Materials provided ▸
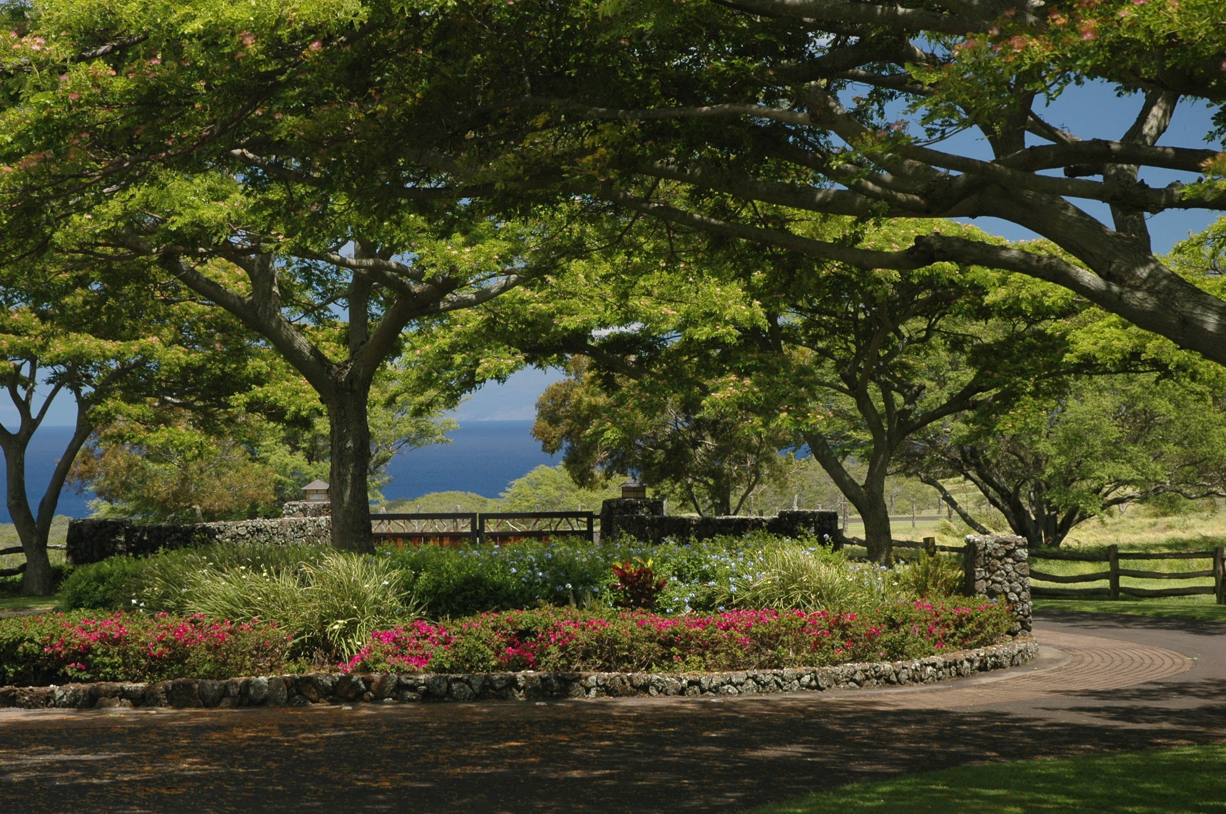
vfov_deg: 18.9
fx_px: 2449
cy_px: 407
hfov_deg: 28.1
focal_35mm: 72
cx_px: 613
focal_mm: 48
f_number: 6.3
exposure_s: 1/160
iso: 200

How to complete this task ▸
What you give back should be the lines from the one with "fx_px: 2449" to the end of the data, copied exactly, both ends included.

Task answer ▸
fx_px: 2449
cy_px: 407
hfov_deg: 28.1
focal_35mm: 72
cx_px: 613
focal_mm: 48
f_number: 6.3
exposure_s: 1/160
iso: 200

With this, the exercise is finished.